[[ Data section, beginning ]]

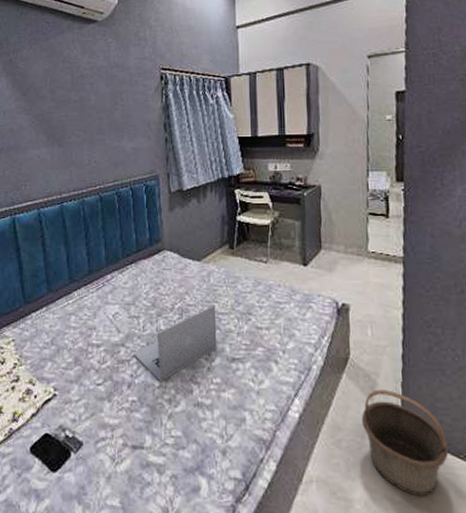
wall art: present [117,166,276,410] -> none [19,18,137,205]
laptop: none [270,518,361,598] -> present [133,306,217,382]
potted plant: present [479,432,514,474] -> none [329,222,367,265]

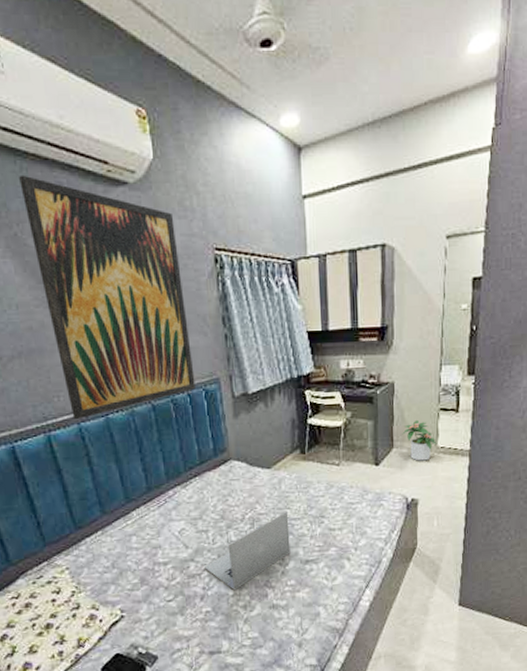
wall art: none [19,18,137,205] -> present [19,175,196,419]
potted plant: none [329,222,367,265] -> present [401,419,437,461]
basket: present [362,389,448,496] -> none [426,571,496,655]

[[ Data section, end ]]

A count is all that should be returned: the number of lines in these records containing the string "potted".

2